Теперь он стал для нее ужасен, как живой соблазн. Она ведь посвятила себя детям и Церкви. Джойс была опять на ногах, но, увы, хромая, с легким костылем, закованная в железные шинки. Удивительно, как она вытянулась за это время -- долговязый дичок с матово-бледным лицом. Удивительно, что боль не сделала из нее пай-девочку, смиренную и послушную, но выявила в ней вольный, почти вакхический дух. Семи лет она превратилась в длинноногое, бледное, худенькое, но нимало не сломленное существо. Ее белокурые волосы немного потемнели. Ей еще предстояло пройти долгий путь страданий, неся в своем детском сознании клеймо хромоножки.
Что ж, она несла его с достоинством. Ею владела какая-то вакхическая отвага, словно она была тонким, длинным клинком юности, отстаивающей жизнь. Она знала, сколь многим обязана материнской заботе. Она была предана матери навсегда. Но в ней сказывалась отцовская порода, та же отчаянность сверкала в ней каленой сталью.
Когда Эгберт видел, как мучительно хромает его дочь -- не просто хромает, а по-детски страдальчески ковыляет, припадая на искалеченную ногу, сердце в нем отвердевало вновь, как сталь, когда ее закаляют огнем. Между ним и его девочкой царило молчаливое понимание -- не то, что принято разуметь любовью, а некое родство, объединяющее товарищей по оружию. В его обращении с нею сквозила легкая ирония, так не похожая на тяжеловесную серьезность, с которой неусыпно пеклась о дочери Уинифред. В ответ по лицу девочки пробегала быстрая улыбка, полунасмешливая, полубесшабашная,-- ни с чем не сообразное легкомыслие, от которого Уинифред только еще больше темнела лицом и еще ревностнее исполняла свой долг.

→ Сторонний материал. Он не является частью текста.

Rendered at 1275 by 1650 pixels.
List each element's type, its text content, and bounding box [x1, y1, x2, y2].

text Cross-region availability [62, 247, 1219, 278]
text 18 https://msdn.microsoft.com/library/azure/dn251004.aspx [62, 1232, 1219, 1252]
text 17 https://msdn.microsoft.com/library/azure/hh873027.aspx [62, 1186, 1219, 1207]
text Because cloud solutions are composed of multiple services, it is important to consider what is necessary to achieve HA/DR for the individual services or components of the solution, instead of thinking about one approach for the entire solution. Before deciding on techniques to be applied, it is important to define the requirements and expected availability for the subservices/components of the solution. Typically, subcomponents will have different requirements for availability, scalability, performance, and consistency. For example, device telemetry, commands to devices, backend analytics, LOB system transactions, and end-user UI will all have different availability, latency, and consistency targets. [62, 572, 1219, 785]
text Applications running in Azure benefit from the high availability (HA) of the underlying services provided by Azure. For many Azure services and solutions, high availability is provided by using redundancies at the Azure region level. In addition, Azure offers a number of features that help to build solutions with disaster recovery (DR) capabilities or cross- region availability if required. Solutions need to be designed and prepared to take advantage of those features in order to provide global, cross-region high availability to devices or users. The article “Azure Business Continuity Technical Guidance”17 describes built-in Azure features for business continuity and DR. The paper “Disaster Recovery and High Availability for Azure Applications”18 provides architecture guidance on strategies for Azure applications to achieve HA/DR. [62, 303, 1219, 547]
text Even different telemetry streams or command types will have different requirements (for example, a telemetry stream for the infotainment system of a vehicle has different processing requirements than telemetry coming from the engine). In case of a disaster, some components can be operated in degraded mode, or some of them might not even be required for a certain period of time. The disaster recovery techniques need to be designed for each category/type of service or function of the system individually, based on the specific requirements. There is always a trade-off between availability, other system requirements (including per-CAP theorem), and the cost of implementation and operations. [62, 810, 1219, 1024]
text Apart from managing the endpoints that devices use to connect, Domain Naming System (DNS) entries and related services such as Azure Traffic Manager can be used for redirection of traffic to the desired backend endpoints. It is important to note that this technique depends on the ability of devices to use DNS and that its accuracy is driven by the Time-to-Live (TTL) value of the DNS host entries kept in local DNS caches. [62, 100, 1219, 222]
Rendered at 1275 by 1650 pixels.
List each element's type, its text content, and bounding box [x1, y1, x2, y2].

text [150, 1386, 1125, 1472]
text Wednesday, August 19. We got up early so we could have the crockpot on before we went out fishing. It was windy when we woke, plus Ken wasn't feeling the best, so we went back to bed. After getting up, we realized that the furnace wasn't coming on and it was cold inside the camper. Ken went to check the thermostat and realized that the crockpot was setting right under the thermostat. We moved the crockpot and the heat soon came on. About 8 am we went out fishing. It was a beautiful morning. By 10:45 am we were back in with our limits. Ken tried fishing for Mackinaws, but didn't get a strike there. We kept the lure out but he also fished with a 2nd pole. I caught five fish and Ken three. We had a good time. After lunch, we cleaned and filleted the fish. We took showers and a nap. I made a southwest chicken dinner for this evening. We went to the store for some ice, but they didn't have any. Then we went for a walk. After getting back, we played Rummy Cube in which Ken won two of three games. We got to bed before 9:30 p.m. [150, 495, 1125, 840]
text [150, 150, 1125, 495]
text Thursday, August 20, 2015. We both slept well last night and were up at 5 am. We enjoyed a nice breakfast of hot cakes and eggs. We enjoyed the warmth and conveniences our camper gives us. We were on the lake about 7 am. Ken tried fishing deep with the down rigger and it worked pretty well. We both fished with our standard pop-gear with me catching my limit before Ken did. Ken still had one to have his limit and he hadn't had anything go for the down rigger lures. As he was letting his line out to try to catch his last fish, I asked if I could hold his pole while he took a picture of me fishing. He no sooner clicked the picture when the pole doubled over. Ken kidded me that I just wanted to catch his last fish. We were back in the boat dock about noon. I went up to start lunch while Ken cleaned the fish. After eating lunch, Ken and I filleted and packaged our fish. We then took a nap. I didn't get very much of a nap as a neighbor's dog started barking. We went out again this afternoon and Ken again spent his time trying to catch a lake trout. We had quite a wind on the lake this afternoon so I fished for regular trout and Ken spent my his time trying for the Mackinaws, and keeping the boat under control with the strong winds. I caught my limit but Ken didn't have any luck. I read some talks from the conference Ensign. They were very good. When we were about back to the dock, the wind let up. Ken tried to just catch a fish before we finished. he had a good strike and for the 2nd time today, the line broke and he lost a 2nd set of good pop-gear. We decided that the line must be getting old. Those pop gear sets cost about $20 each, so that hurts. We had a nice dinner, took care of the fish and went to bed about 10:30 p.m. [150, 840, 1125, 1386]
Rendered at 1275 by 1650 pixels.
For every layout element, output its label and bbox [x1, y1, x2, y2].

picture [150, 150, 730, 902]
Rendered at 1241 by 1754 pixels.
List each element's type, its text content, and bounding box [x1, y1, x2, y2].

Маршаллы с бесконечным терпением и упорством изыскивали малейшую возможность спасти больную ногу и возвратить ребенку свободу движений. Они не жалели на это ни труда, ни денег, на этом сосредоточили всю свою волю. С присущей им тяжеловесной, медлительной, но несокрушимой силой духа они положили вернуть Джойс легкость и подвижность, возродить ее свободную, естественную грацию. Неважно, если на то, чтобы этого добиться, уйдет много времени,-- важно добиться.
Так обстояли дела. Неделю за неделей, месяц за месяцем Джойс подчинялась жестоким требованиям врачей, безропотно сносила боль. Она видела, с какой самоотверженностью ей стараются помочь, и была благодарна. Но душой, неукротимой и пылкой, она была в отца. В отце воплотилось для нее все обаяние романтики. Они с ним словно бы принадлежали к запрещенному тайному обществу, члены которого знают друг друга, но не имеют права обнаружить это. Обоим ведомо было что-то, что другим неизвестно, оба несли в себе одну и ту же тайну бытия -- отец и дочь. Только дочь самоотверженно держалась в стане матери, а отец, подобно Измаилу, скитался за его пределами и лишь изредка заходил посидеть два-три часа, два-три вечера подле лагерного костра, подобно Измаилу в загадочном и напряженном молчании, и глумливый голос пустыни отвечал за него из глубины его молчания, ниспровергая все, что стоит за понятиями "семья" и "дом".
Его присутствие было для Уинифред мукой. Она молилась, ограждая себя от него. От этой зарубки поперек его лба, от затаенной недоброй усмешки, то и дело пробегающей у него по лицу, а пуще всего -- от этого его торжествующего одиночества, от Измайлова духа. От красноречивой, точно символ, прямизны его гибкого тела.